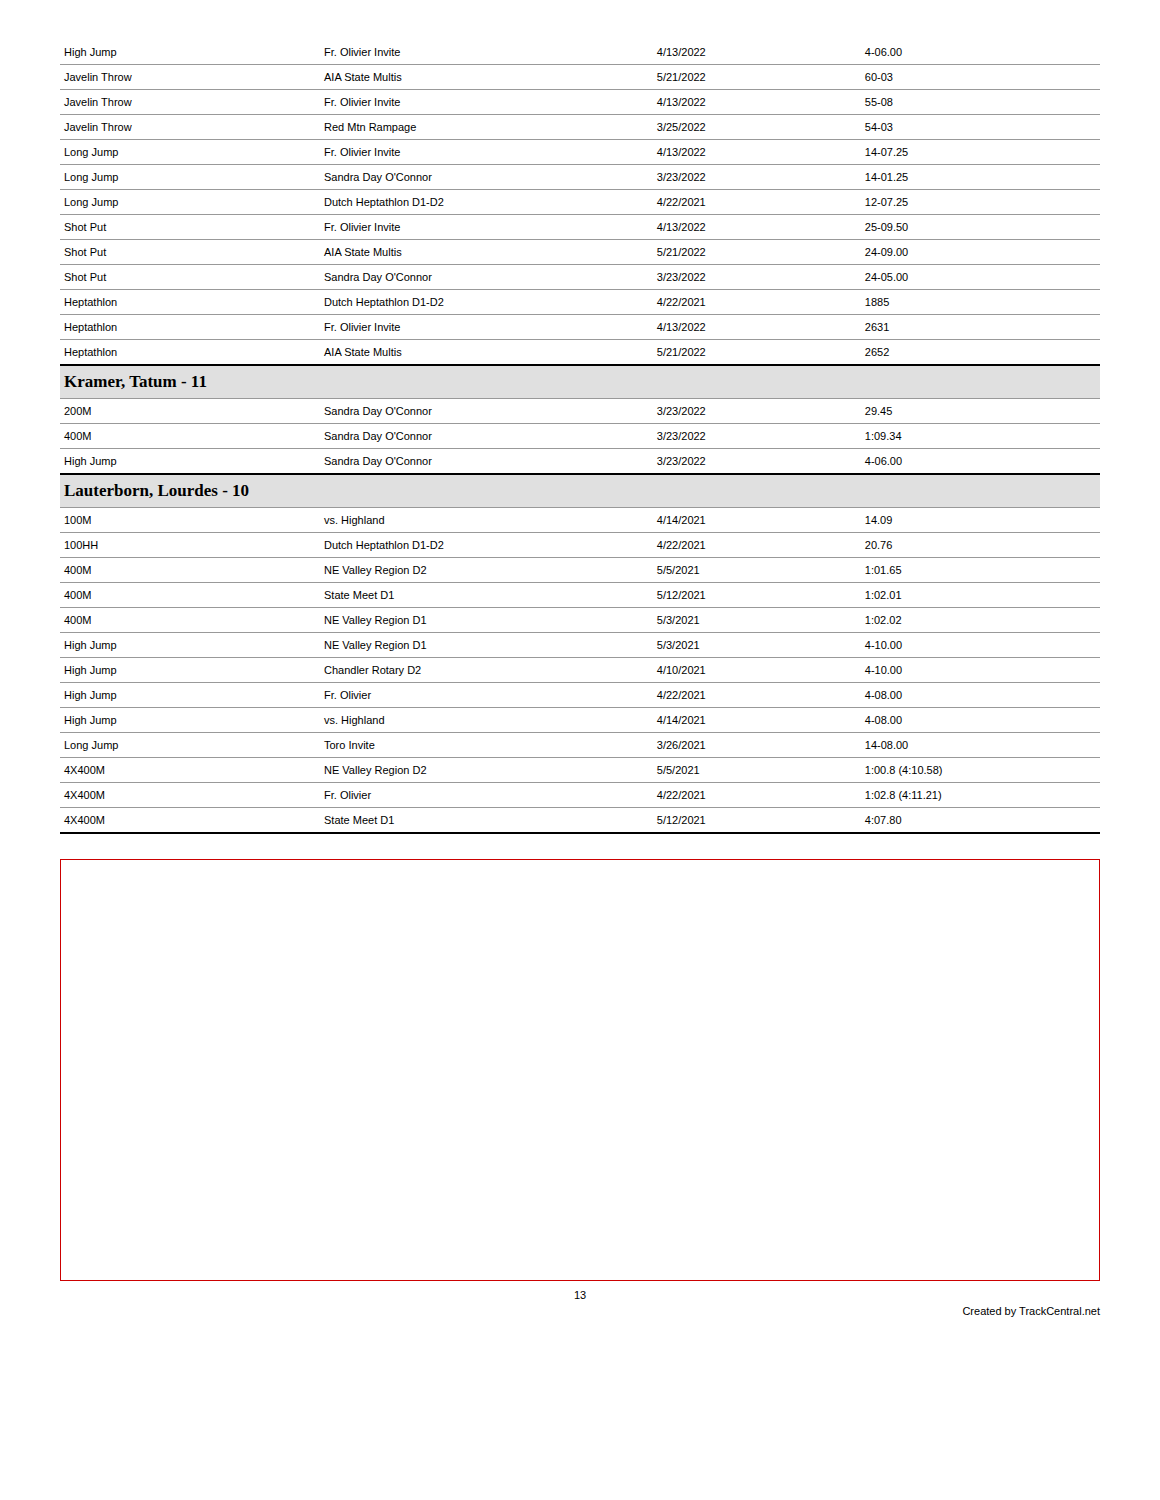| High Jump | Fr. Olivier Invite | 4/13/2022 | 4-06.00 |
| Javelin Throw | AIA State Multis | 5/21/2022 | 60-03 |
| Javelin Throw | Fr. Olivier Invite | 4/13/2022 | 55-08 |
| Javelin Throw | Red Mtn Rampage | 3/25/2022 | 54-03 |
| Long Jump | Fr. Olivier Invite | 4/13/2022 | 14-07.25 |
| Long Jump | Sandra Day O'Connor | 3/23/2022 | 14-01.25 |
| Long Jump | Dutch Heptathlon D1-D2 | 4/22/2021 | 12-07.25 |
| Shot Put | Fr. Olivier Invite | 4/13/2022 | 25-09.50 |
| Shot Put | AIA State Multis | 5/21/2022 | 24-09.00 |
| Shot Put | Sandra Day O'Connor | 3/23/2022 | 24-05.00 |
| Heptathlon | Dutch Heptathlon D1-D2 | 4/22/2021 | 1885 |
| Heptathlon | Fr. Olivier Invite | 4/13/2022 | 2631 |
| Heptathlon | AIA State Multis | 5/21/2022 | 2652 |
| Kramer, Tatum - 11 |
| 200M | Sandra Day O'Connor | 3/23/2022 | 29.45 |
| 400M | Sandra Day O'Connor | 3/23/2022 | 1:09.34 |
| High Jump | Sandra Day O'Connor | 3/23/2022 | 4-06.00 |
| Lauterborn, Lourdes - 10 |
| 100M | vs. Highland | 4/14/2021 | 14.09 |
| 100HH | Dutch Heptathlon D1-D2 | 4/22/2021 | 20.76 |
| 400M | NE Valley Region D2 | 5/5/2021 | 1:01.65 |
| 400M | State Meet D1 | 5/12/2021 | 1:02.01 |
| 400M | NE Valley Region D1 | 5/3/2021 | 1:02.02 |
| High Jump | NE Valley Region D1 | 5/3/2021 | 4-10.00 |
| High Jump | Chandler Rotary D2 | 4/10/2021 | 4-10.00 |
| High Jump | Fr. Olivier | 4/22/2021 | 4-08.00 |
| High Jump | vs. Highland | 4/14/2021 | 4-08.00 |
| Long Jump | Toro Invite | 3/26/2021 | 14-08.00 |
| 4X400M | NE Valley Region D2 | 5/5/2021 | 1:00.8 (4:10.58) |
| 4X400M | Fr. Olivier | 4/22/2021 | 1:02.8 (4:11.21) |
| 4X400M | State Meet D1 | 5/12/2021 | 4:07.80 |
13
Created by TrackCentral.net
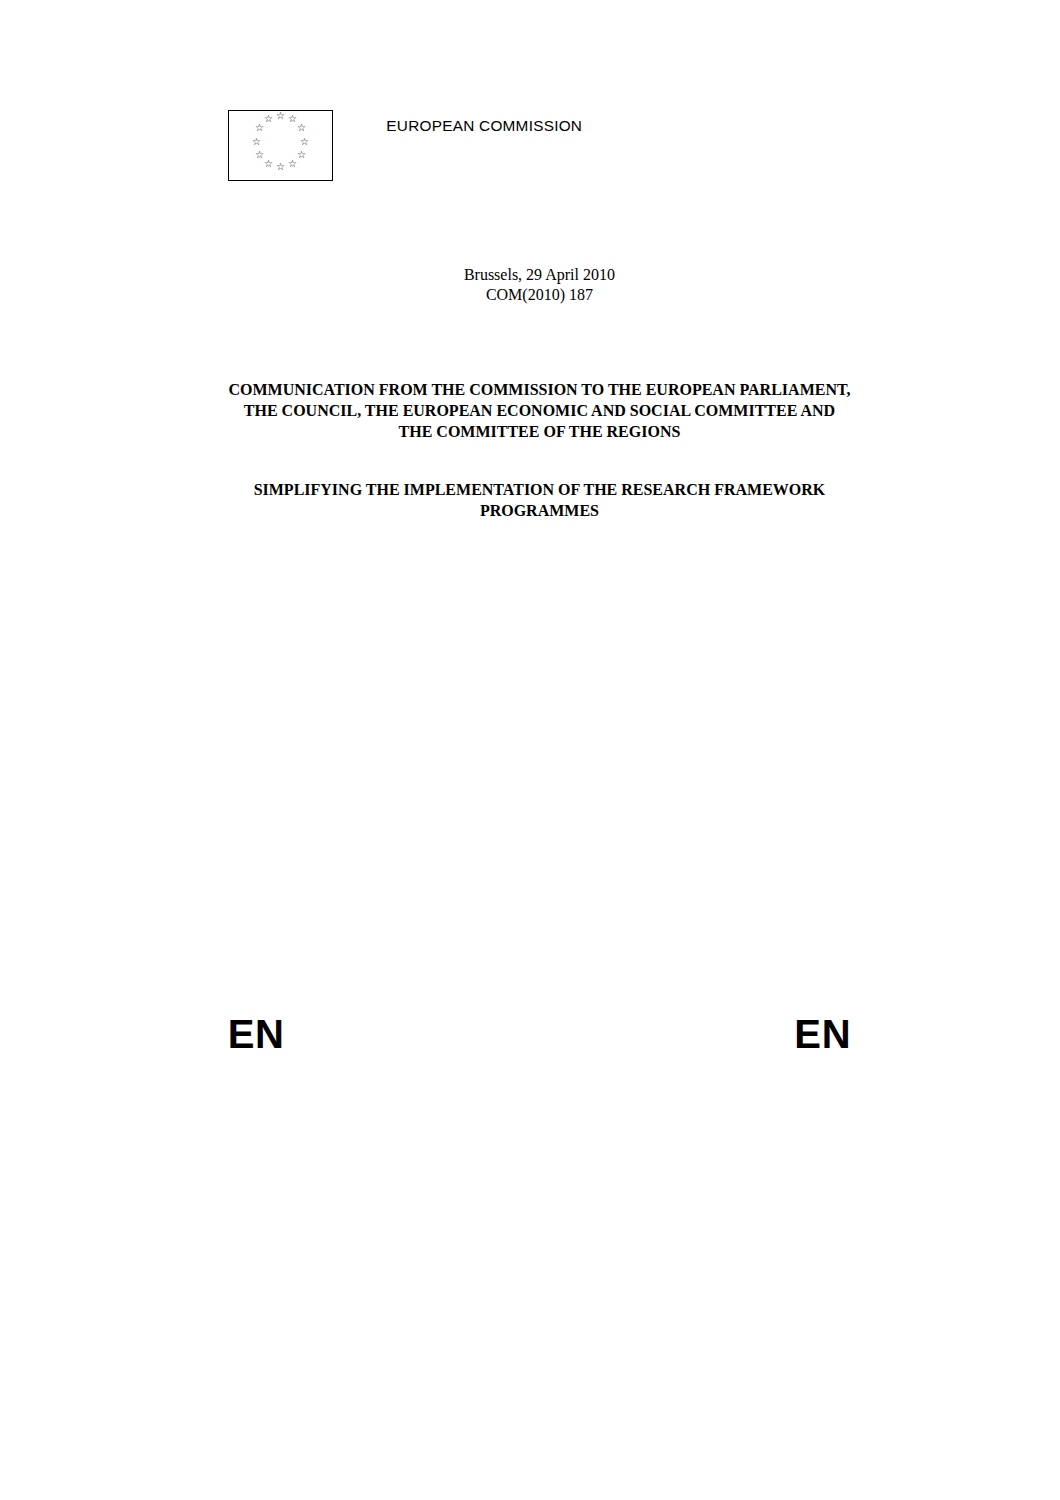☆ ☆ ☆ ☆ ☆ ☆ ☆ ☆ ☆ ☆ ☆ ☆
EUROPEAN COMMISSION
Brussels, 29 April 2010 COM(2010) 187
Communication from the Commission to the European Parliament, the Council, the European Economic and Social Committee and the Committee of the Regions
Simplifying the implementation of the research Framework Programmes
EN EN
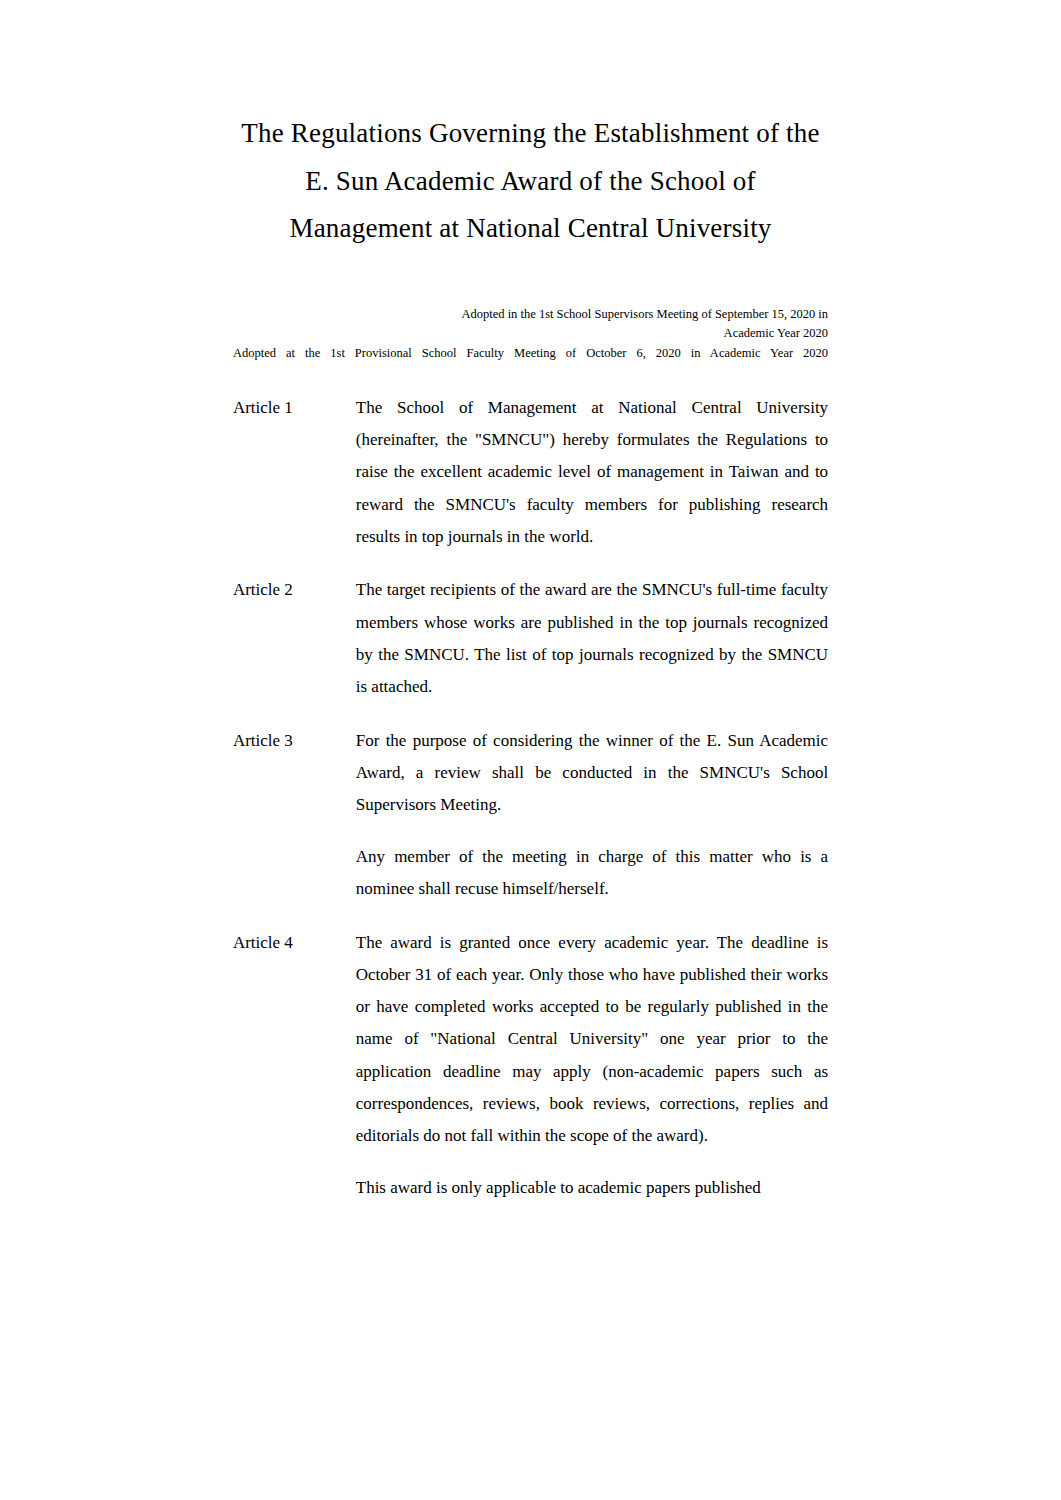The Regulations Governing the Establishment of the E. Sun Academic Award of the School of Management at National Central University
Adopted in the 1st School Supervisors Meeting of September 15, 2020 in
Academic Year 2020
Adopted at the 1st Provisional School Faculty Meeting of October 6, 2020 in Academic Year 2020
Article 1
The School of Management at National Central University (hereinafter, the "SMNCU") hereby formulates the Regulations to raise the excellent academic level of management in Taiwan and to reward the SMNCU's faculty members for publishing research results in top journals in the world.
Article 2
The target recipients of the award are the SMNCU's full-time faculty members whose works are published in the top journals recognized by the SMNCU. The list of top journals recognized by the SMNCU is attached.
Article 3
For the purpose of considering the winner of the E. Sun Academic Award, a review shall be conducted in the SMNCU's School Supervisors Meeting.
Any member of the meeting in charge of this matter who is a nominee shall recuse himself/herself.
Article 4
The award is granted once every academic year. The deadline is October 31 of each year. Only those who have published their works or have completed works accepted to be regularly published in the name of "National Central University" one year prior to the application deadline may apply (non-academic papers such as correspondences, reviews, book reviews, corrections, replies and editorials do not fall within the scope of the award).
This award is only applicable to academic papers published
________________________________________
» GOAL OF THE EXERCISE
What is needed is the exact run of lines from the start of the data through the line with "Tatum - 11 |", both ends included, minus the pictures.

» OUTPUT
| High Jump | Fr. Olivier Invite | 4/13/2022 | 4-06.00 |
| Javelin Throw | AIA State Multis | 5/21/2022 | 60-03 |
| Javelin Throw | Fr. Olivier Invite | 4/13/2022 | 55-08 |
| Javelin Throw | Red Mtn Rampage | 3/25/2022 | 54-03 |
| Long Jump | Fr. Olivier Invite | 4/13/2022 | 14-07.25 |
| Long Jump | Sandra Day O'Connor | 3/23/2022 | 14-01.25 |
| Long Jump | Dutch Heptathlon D1-D2 | 4/22/2021 | 12-07.25 |
| Shot Put | Fr. Olivier Invite | 4/13/2022 | 25-09.50 |
| Shot Put | AIA State Multis | 5/21/2022 | 24-09.00 |
| Shot Put | Sandra Day O'Connor | 3/23/2022 | 24-05.00 |
| Heptathlon | Dutch Heptathlon D1-D2 | 4/22/2021 | 1885 |
| Heptathlon | Fr. Olivier Invite | 4/13/2022 | 2631 |
| Heptathlon | AIA State Multis | 5/21/2022 | 2652 |
| Kramer, Tatum - 11 |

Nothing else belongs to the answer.